*Exercices à faire*
(1) Dis si chaque affirmation est conforme à l'extrait du document, en répondant par oui ou par non et en citant mot pour mot le passage qui tranche. (a) Le départ de La Rochelle a eu lieu un dimanche. (b) Il a fallu trois journées de navigation pour rejoindre le port de Sauzon. (c) Le port de La Rochelle était animé par les Franco Folies.
(2) Mets en liste numérotée toutes les lignes de données sur les êtres vivants, sans les lignes vides. Laisse les images de côté dans ta réponse.

*Extrait du document*
◇ ◇ ◇ ◇ ◇

Le capitaine et son p’ti mousse

Quart de nuit

La laborieuse mutation du marin pour redevenir terrien.
« Ben quoi ? J’ai oublié quelque-chose ? »

Sao Miguel

Les p'tits mouchoirs


Par : Armelle.

Nous avons franchi les tours de La Rochelle un dimanche (on ne déroge pas aux traditions de marins), sous les adieux volontairement sobres (dus à notre propension à la larme facile) mais sympathiques de nos parents, amis et voisins. Sobres mais riches tout de même car entre autres parmi eux un lointain cousin était présent. Entendez bien-sûr le mot « lointain » au sens géographique du terme uniquement. Ce jour là le port de La Rochelle, animé par les Franco Folies, a donné un air de fête à l’évènement qui pourtant dans nos cœur étaient partagés par la joie de partir et la tristesse de quitter ceux que nous laissons. Deux journées de navigation pour rallier le port de Sauzon, et y retrouver de nouveau nos proches. On ne largue pas les amarres aussi facilement. Une journée à la plage de Port Haliguen en compagnie des Ruffet, un bon bain de famille Payer, une chouette soirée avec nos amis belle-islois, des p’tits mouchoirs et quelques nouvelles larmes.

◇ ◇ ◇ ◇ ◇

*Extraits de données*
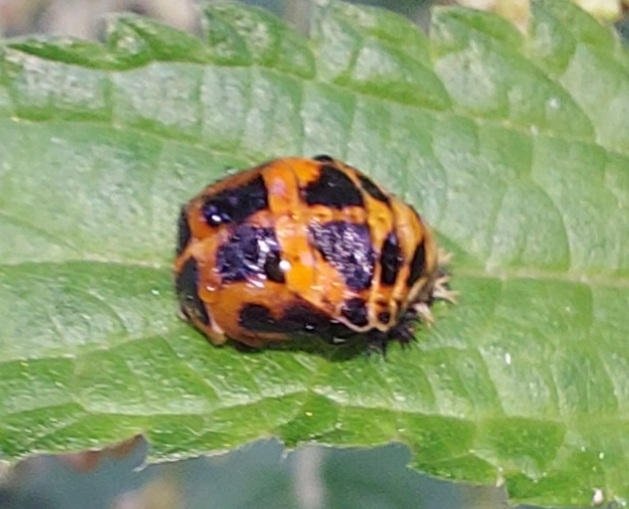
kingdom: Animalia
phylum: Arthropoda
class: Insecta
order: Coleoptera
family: Coccinellidae
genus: Harmonia
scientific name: Harmonia axyridis
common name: Harlequin ladybird
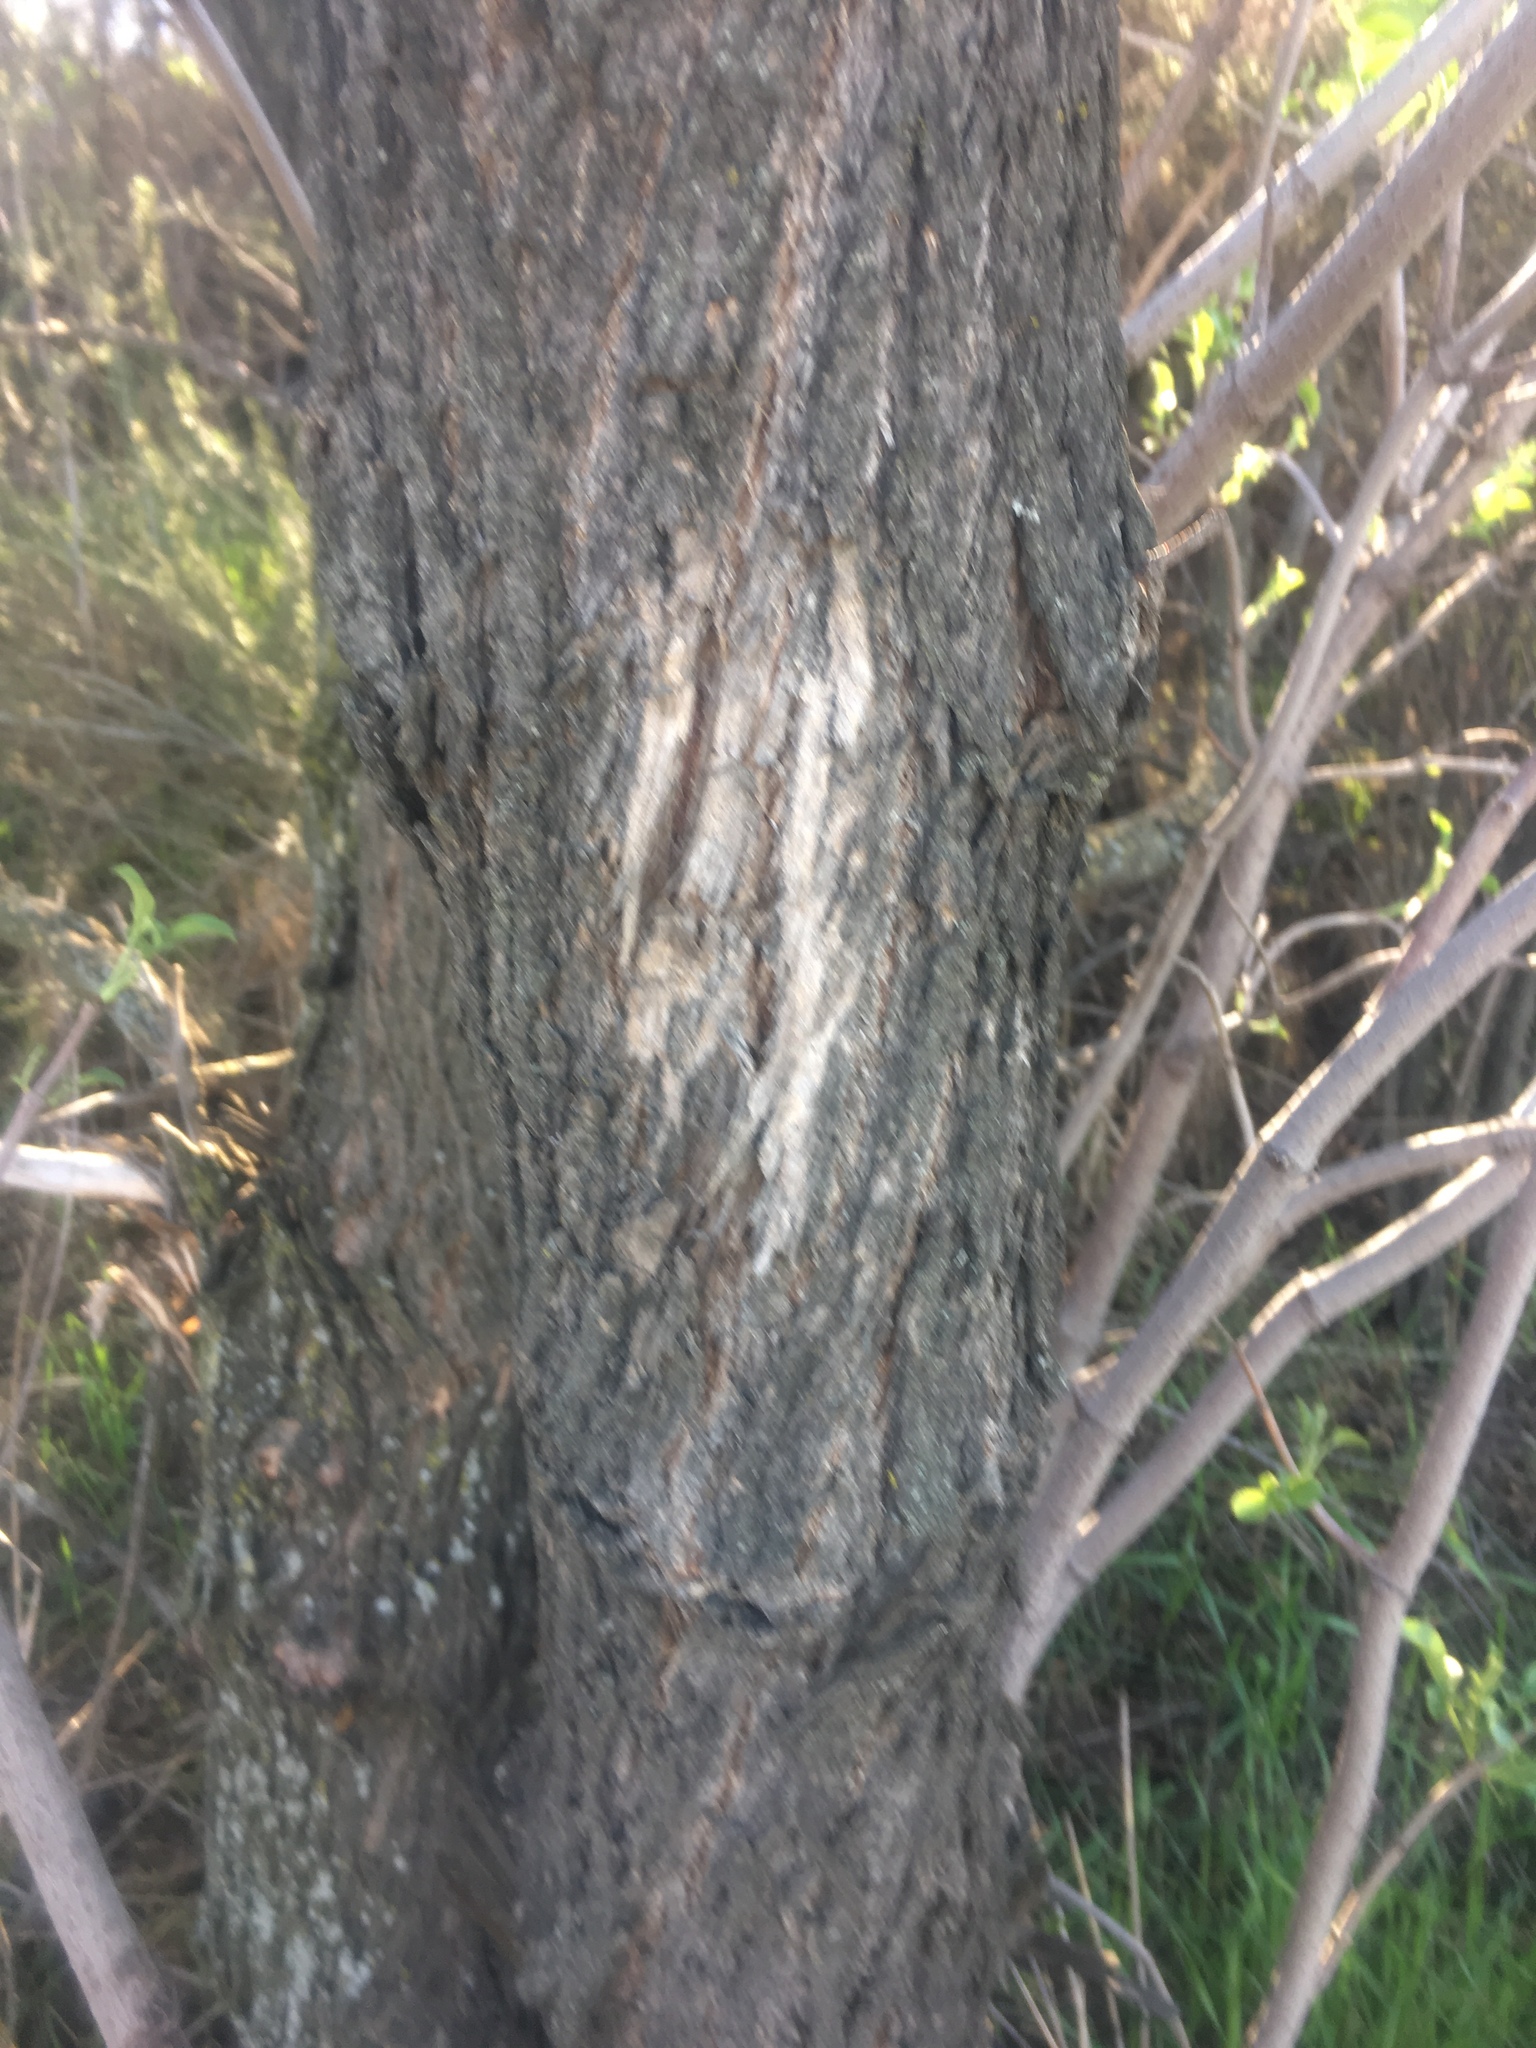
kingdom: Plantae
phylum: Tracheophyta
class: Magnoliopsida
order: Dipsacales
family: Viburnaceae
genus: Sambucus
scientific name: Sambucus cerulea
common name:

◇ ◇ ◇ ◇ ◇

*Réponses dans l'ordre*
(1)
(a) Oui : « Nous avons franchi les tours de La Rochelle un dimanche »
(b) Non : « Deux journées de navigation pour rallier le port de Sauzon »
(c) Oui : « le port de La Rochelle, animé par les Franco Folies »

(2)
1. kingdom: Animalia
2. phylum: Arthropoda
3. class: Insecta
4. order: Coleoptera
5. family: Coccinellidae
6. genus: Harmonia
7. scientific name: Harmonia axyridis
8. common name: Harlequin ladybird
9. kingdom: Plantae
10. phylum: Tracheophyta
11. class: Magnoliopsida
12. order: Dipsacales
13. family: Viburnaceae
14. genus: Sambucus
15. scientific name: Sambucus cerulea
16. common name:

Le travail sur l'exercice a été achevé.